Sinéad O'Connor Says Artists Must Start 'Difficult Conversations' as She Reflects on SNL in New Documentary

·2 min read

A new documentary is shedding light on Sinéad O'Connor's rise to fame, and offering new insight into her infamous appearance on Saturday Night Live in 1992.

The Irish singer, 55, reflects on the incident in a new trailer for the documentary Nothing Compares, and says she was moved to rip up a photo of Pop John Paul II on camera after learning about the ways in which the church was covering up the sexual abuse of children.

"I had come across an article about families who had been trying to lodge complaints against the church for sexual abuse and were being silenced," she says in the trailer. "Basically everything I had been raised to believe was a lie."

O'Connor appeared on the late-night show in October of 1992, and tore up the photo after performing an a cappella version of "War" by Bob Marley. She then told the audience to "Fight the real enemy."

The stunt sparked serious backlash toward O'Connor, though she has since said she has no regrets ("A lot of people say or think that tearing up the pope's photo derailed my career. That's not how I feel about it," she wrote in her 2021 book Rememberings. "I feel that having a number-one record derailed my career and my tearing the photo put me back on the right track").

Sinead O'Connor performs on stage at Vogue Theatre on February 01, 2020 in Vancouver, Canada.
Sinead O'Connor performs on stage at Vogue Theatre on February 01, 2020 in Vancouver, Canada.

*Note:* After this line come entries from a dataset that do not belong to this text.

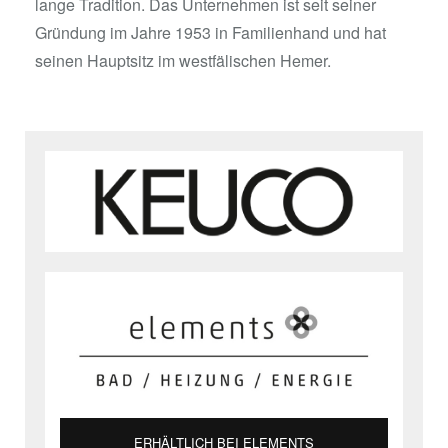
lange Tradition. Das Unternehmen ist seit seiner
Gründung im Jahre 1953 in Familienhand und hat
seinen Hauptsitz im westfälischen Hemer.
ERHÄLTLICH BEI ELEMENTS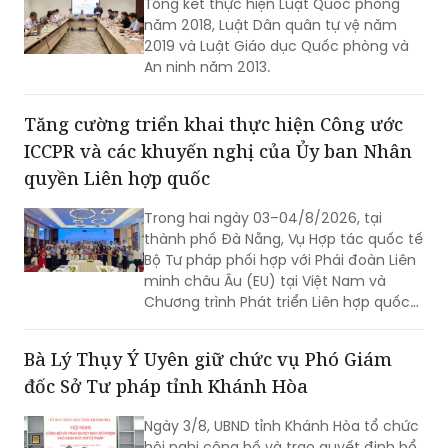
An ninh năm 2013.
Tăng cường triển khai thực hiện Công ước
ICCPR và các khuyến nghị của Ủy ban Nhân
quyền Liên hợp quốc
Trong hai ngày 03–04/8/2026, tại
thành phố Đà Nẵng, Vụ Hợp tác quốc tế
Bộ Tư pháp phối hợp với Phái đoàn Liên
minh châu Âu (EU) tại Việt Nam và
Chương trình Phát triển Liên hợp quốc
(UNDP) tại Việt Nam tổ chức Hội thảo
về thực hiện các khuyến nghị của Ủy
Bà Lý Thụy Ý Uyên giữ chức vụ Phó Giám
ban Nhân quyền Liên hợp quốc đối với
đốc Sở Tư pháp tỉnh Khánh Hòa
Báo cáo định kỳ lần thứ tư của Việt
Nam về thực hiện Công ước quốc tế về
Ngày 3/8, UBND tỉnh Khánh Hòa tổ chức
các quyền dân sự và chính trị (ICCPR)
hội nghị công bố và trao quyết định bổ
và Hội nghị tập huấn về thực hiện Công
nhiệm Phó Giám đốc Sở Tư pháp.
ước ICCPR. Đây là chuỗi hoạt động
được triển khai trong khuôn khổ Dự án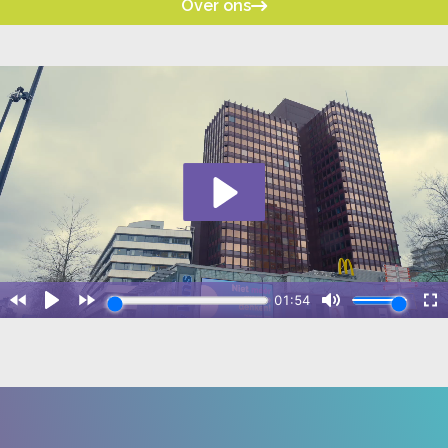
Over ons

Andrew Chin/Getty Sinéad O'Connor

The trailer features insight from an unidentified woman who says she was the one to have booked O'Connor on SNL.

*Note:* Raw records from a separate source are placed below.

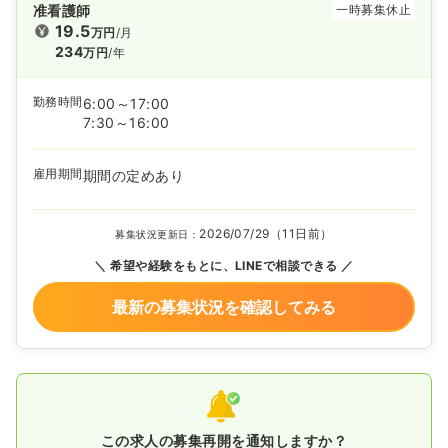
准看護師
一時募集休止
19.5
万円
/月
234
万円
/年
勤務時間
6:00～17:00
7:30～16:00
雇用期間
期間の定めあり
2026/07/29（11日前）
募集状況更新日：
希望や経験をもとに、LINEで相談できる
最新の募集状況を確認してみる
この求人の募集再開を通知しますか？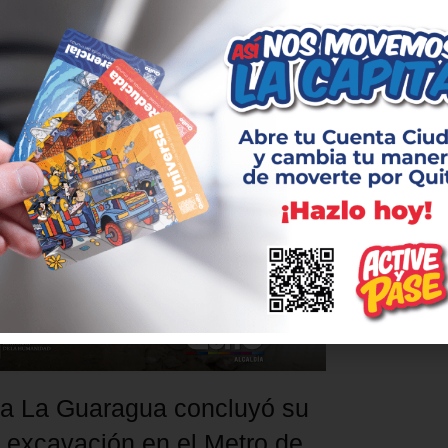
Arbolito, la 
nida a la comunidad. La intervención, que
operación. D
del año pasado, se ejecutó para generar el
túnel…
Leer
ión de dos de las tres tuneladoras…
Leer más
a La Guaragua concluyó su
e excavación en el Metro de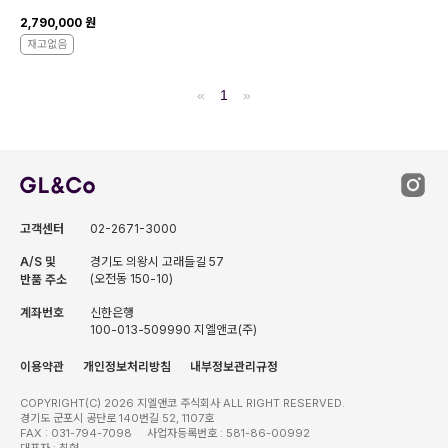
2,790,000 원
재고없음
«
1
»
고객센터
02-2671-3000
A/S 및
경기도 의왕시 고래들길 57
(오전동 150-10)
반품 주소
계좌번호
신한은행
100-013-509990 지엘앤코(주)
이용약관
개인정보처리방침
내부정보관리규정
COPYRIGHT(C) 2026 지엘앤코 주식회사 ALL RIGHT RESERVED.
경기도 군포시 공단로 140번길 52, 1107호
FAX : 031-794-7098 사업자등록번호 : 581-86-00992
대표자 : 최현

"She blows the candle out, she goes off stage," the woman recalls. "I had gone into the dressing room after her and I said, 'You know, I can't get you out of this.' And she said, 'You know what? I don't want you to.'"

The "Nothing Compares 2 U" singer weighs in, too, and says she feels it's her duty as an artist to spark dialogue on tough subjects — and despite the backlash she faced from the performance, still believes that.

"I wasn't thinking to myself, I must be strong. I didn't know I was strong," she says in the trailer. "An artist's job is sometimes to create the difficult conversations that need to be had. That's what art is for."

RELATED: Sinéad O'Connor Backtracks and Says She Is Not Retiring from Recording and Touring: 'I Retract'

Nothing Compares, directed by Kathryn Ferguson, will start streaming on Showtime Sept. 30. The documentary chronicles O'Connor's "phenomenal rise to worldwide fame and examines how she used her voice at the height of her stardom, before her iconoclastic personality led to her exile from the pop mainstream," per a press release.

The film focuses on the singer's life from 1987 to 1993, and includes music videos, concert performances, previously unseen footage and a new interview with O'Connor in which she reflects on her past.